--- SUPPLIED INFORMATION ---

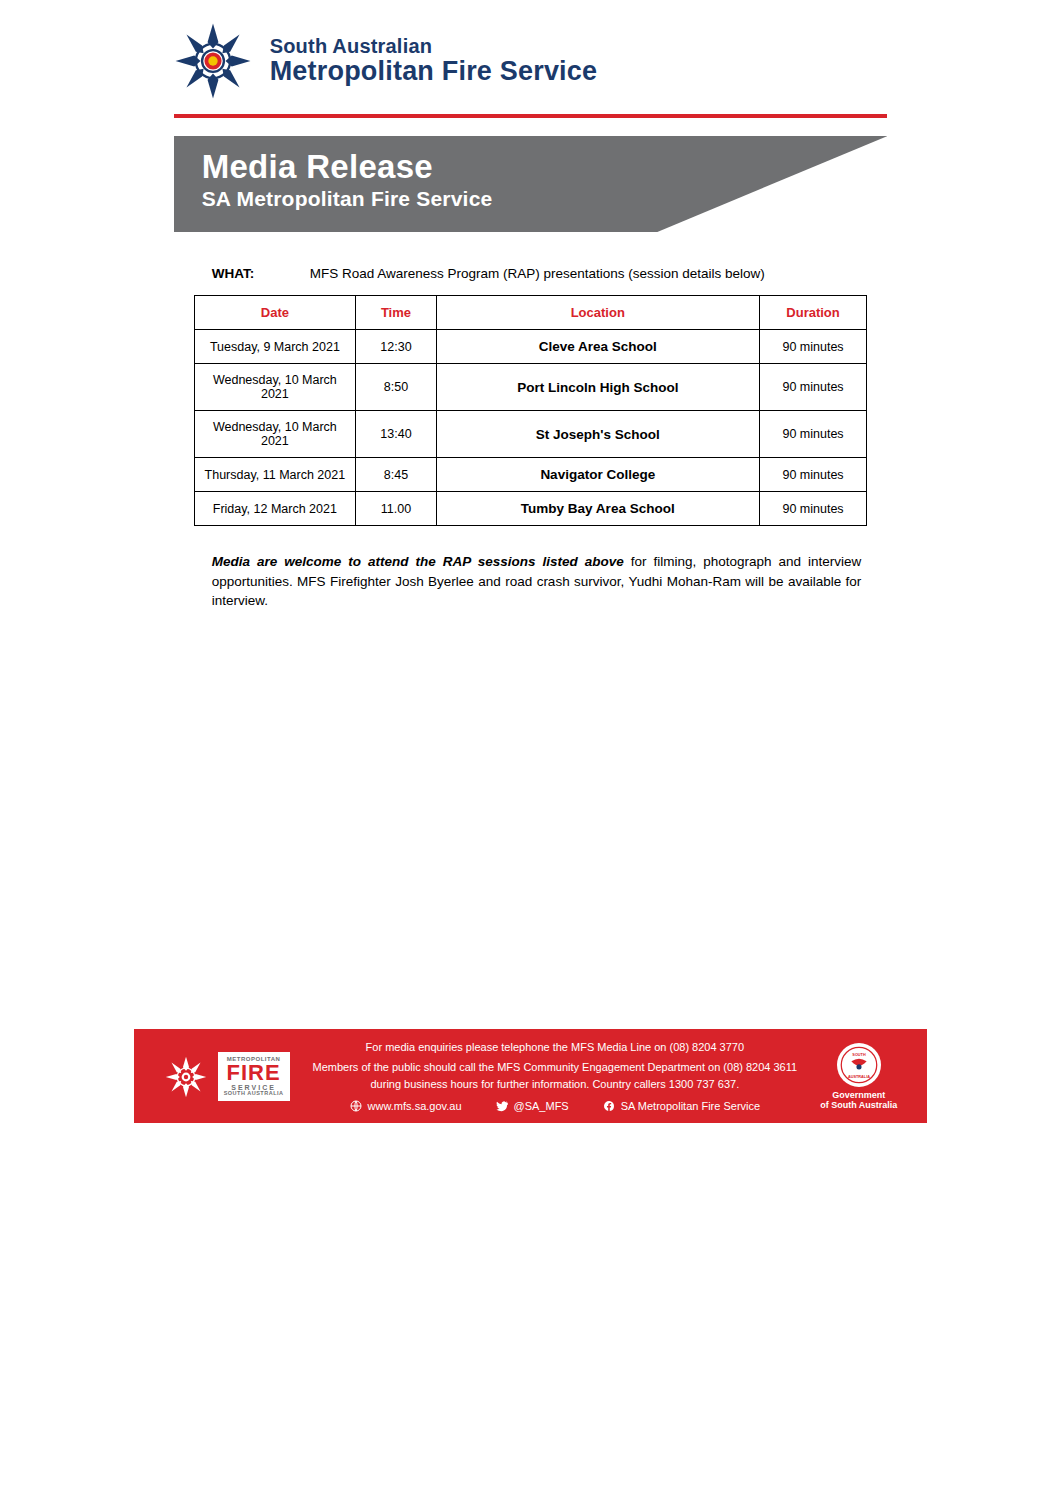South Australian
Metropolitan Fire Service
Media Release
SA Metropolitan Fire Service
WHAT:
MFS Road Awareness Program (RAP) presentations (session details below)
| Date | Time | Location | Duration |
| --- | --- | --- | --- |
| Tuesday, 9 March 2021 | 12:30 | Cleve Area School | 90 minutes |
| Wednesday, 10 March 2021 | 8:50 | Port Lincoln High School | 90 minutes |
| Wednesday, 10 March 2021 | 13:40 | St Joseph's School | 90 minutes |
| Thursday, 11 March 2021 | 8:45 | Navigator College | 90 minutes |
| Friday, 12 March 2021 | 11.00 | Tumby Bay Area School | 90 minutes |
Media are welcome to attend the RAP sessions listed above for filming, photograph and interview opportunities. MFS Firefighter Josh Byerlee and road crash survivor, Yudhi Mohan-Ram will be available for interview.
METROPOLITAN
FIRE
SERVICE
SOUTH AUSTRALIA
For media enquiries please telephone the MFS Media Line on (08) 8204 3770
Members of the public should call the MFS Community Engagement Department on (08) 8204 3611
during business hours for further information. Country callers 1300 737 637.
www.mfs.sa.gov.au @SA_MFS SA Metropolitan Fire Service
SOUTH AUSTRALIA
Government
of South Australia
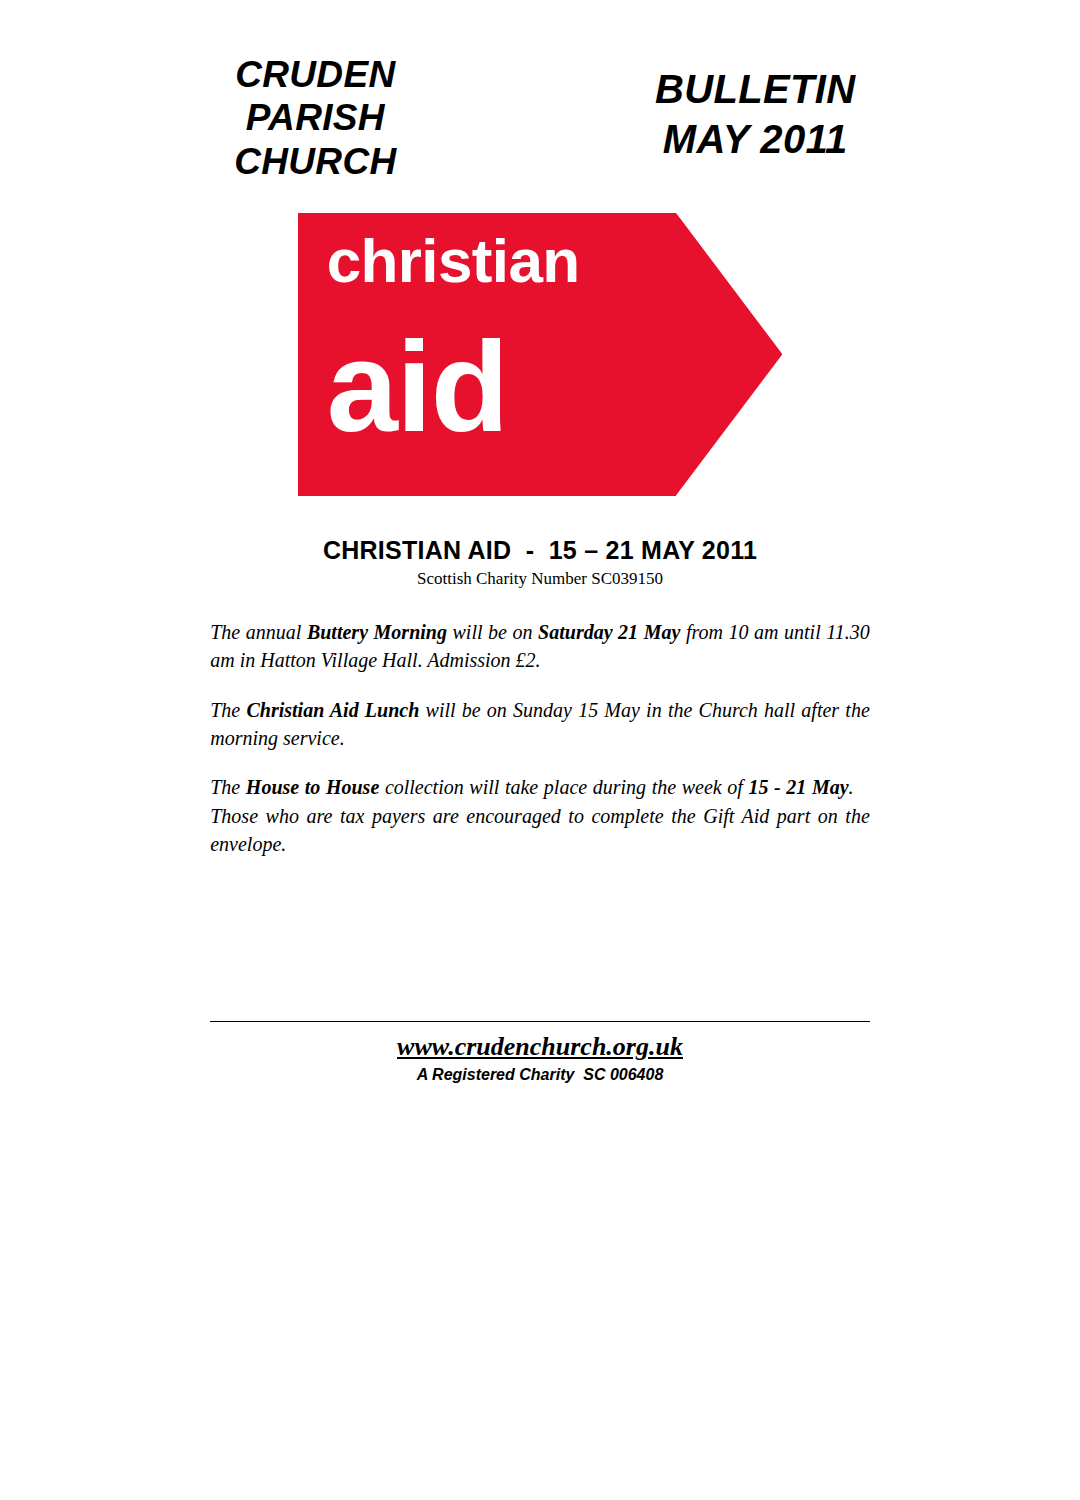CRUDEN
PARISH
CHURCH
BULLETIN
MAY 2011
christian
aid
CHRISTIAN AID - 15 – 21 MAY 2011
Scottish Charity Number SC039150
The annual Buttery Morning will be on Saturday 21 May from 10 am until 11.30 am in Hatton Village Hall. Admission £2.
The Christian Aid Lunch will be on Sunday 15 May in the Church hall after the morning service.
The House to House collection will take place during the week of 15 - 21 May. Those who are tax payers are encouraged to complete the Gift Aid part on the envelope.
www.crudenchurch.org.uk A Registered Charity SC 006408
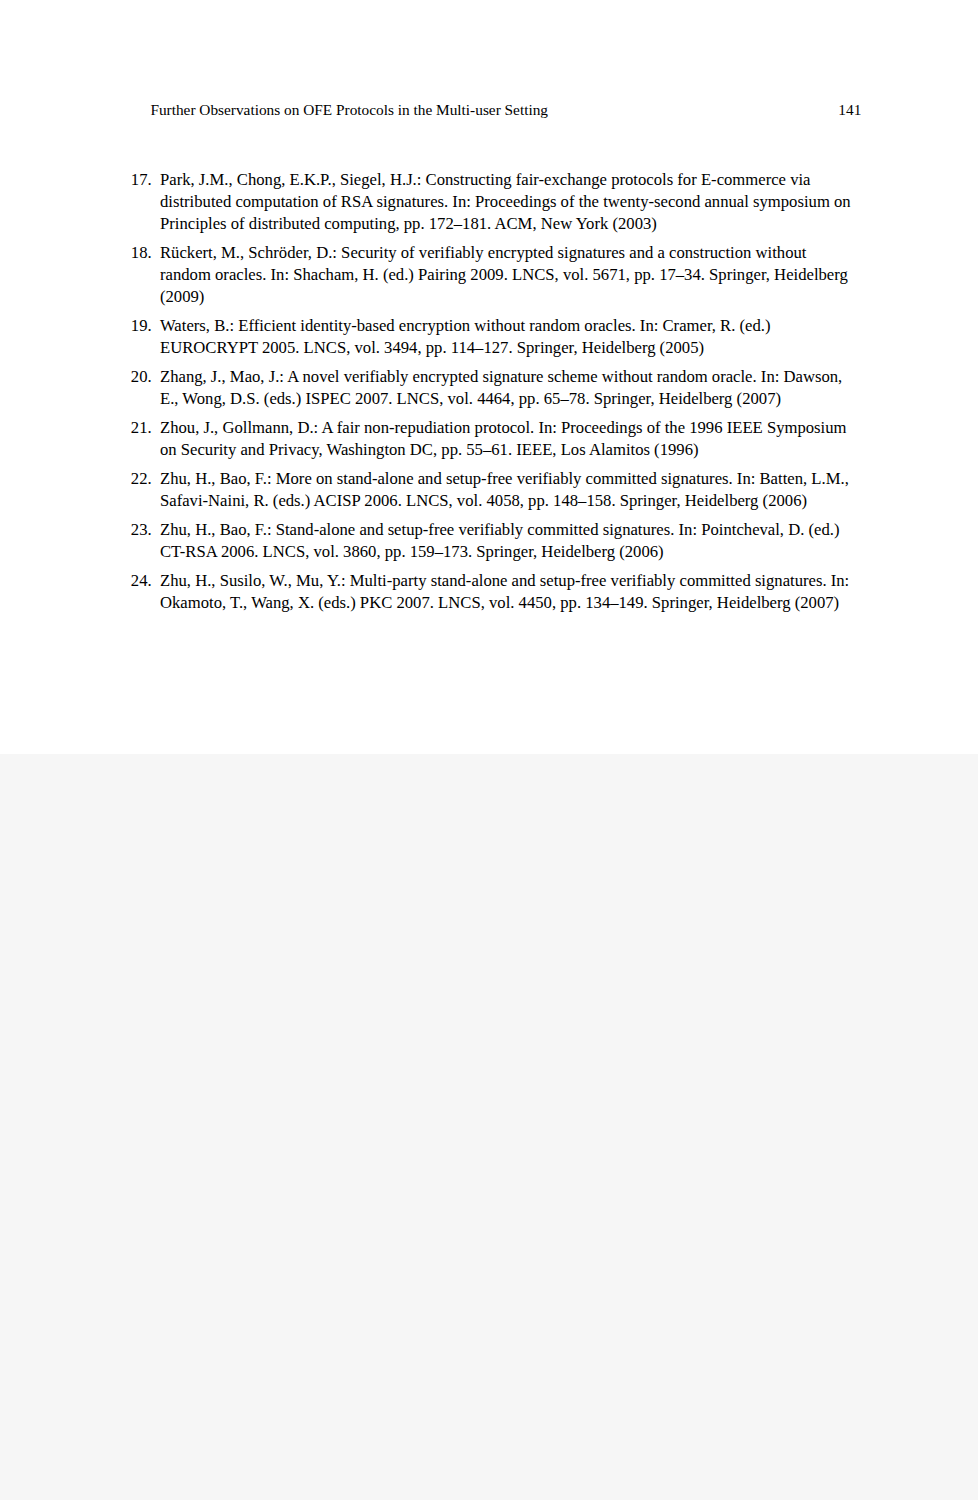Further Observations on OFE Protocols in the Multi-user Setting 141
Park, J.M., Chong, E.K.P., Siegel, H.J.: Constructing fair-exchange protocols for E-commerce via distributed computation of RSA signatures. In: Proceedings of the twenty-second annual symposium on Principles of distributed computing, pp. 172–181. ACM, New York (2003)
Rückert, M., Schröder, D.: Security of verifiably encrypted signatures and a construction without random oracles. In: Shacham, H. (ed.) Pairing 2009. LNCS, vol. 5671, pp. 17–34. Springer, Heidelberg (2009)
Waters, B.: Efficient identity-based encryption without random oracles. In: Cramer, R. (ed.) EUROCRYPT 2005. LNCS, vol. 3494, pp. 114–127. Springer, Heidelberg (2005)
Zhang, J., Mao, J.: A novel verifiably encrypted signature scheme without random oracle. In: Dawson, E., Wong, D.S. (eds.) ISPEC 2007. LNCS, vol. 4464, pp. 65–78. Springer, Heidelberg (2007)
Zhou, J., Gollmann, D.: A fair non-repudiation protocol. In: Proceedings of the 1996 IEEE Symposium on Security and Privacy, Washington DC, pp. 55–61. IEEE, Los Alamitos (1996)
Zhu, H., Bao, F.: More on stand-alone and setup-free verifiably committed signatures. In: Batten, L.M., Safavi-Naini, R. (eds.) ACISP 2006. LNCS, vol. 4058, pp. 148–158. Springer, Heidelberg (2006)
Zhu, H., Bao, F.: Stand-alone and setup-free verifiably committed signatures. In: Pointcheval, D. (ed.) CT-RSA 2006. LNCS, vol. 3860, pp. 159–173. Springer, Heidelberg (2006)
Zhu, H., Susilo, W., Mu, Y.: Multi-party stand-alone and setup-free verifiably committed signatures. In: Okamoto, T., Wang, X. (eds.) PKC 2007. LNCS, vol. 4450, pp. 134–149. Springer, Heidelberg (2007)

---

- PROMPT: Where does "verifiably" appear in the records above? Copy every line that has it.

- RESPONSE BOX:
Rückert, M., Schröder, D.: Security of verifiably encrypted signatures and a construction without random oracles. In: Shacham, H. (ed.) Pairing 2009. LNCS, vol. 5671, pp. 17–34. Springer, Heidelberg (2009)
Zhang, J., Mao, J.: A novel verifiably encrypted signature scheme without random oracle. In: Dawson, E., Wong, D.S. (eds.) ISPEC 2007. LNCS, vol. 4464, pp. 65–78. Springer, Heidelberg (2007)
Zhu, H., Bao, F.: More on stand-alone and setup-free verifiably committed signatures. In: Batten, L.M., Safavi-Naini, R. (eds.) ACISP 2006. LNCS, vol. 4058, pp. 148–158. Springer, Heidelberg (2006)
Zhu, H., Bao, F.: Stand-alone and setup-free verifiably committed signatures. In: Pointcheval, D. (ed.) CT-RSA 2006. LNCS, vol. 3860, pp. 159–173. Springer, Heidelberg (2006)
Zhu, H., Susilo, W., Mu, Y.: Multi-party stand-alone and setup-free verifiably committed signatures. In: Okamoto, T., Wang, X. (eds.) PKC 2007. LNCS, vol. 4450, pp. 134–149. Springer, Heidelberg (2007)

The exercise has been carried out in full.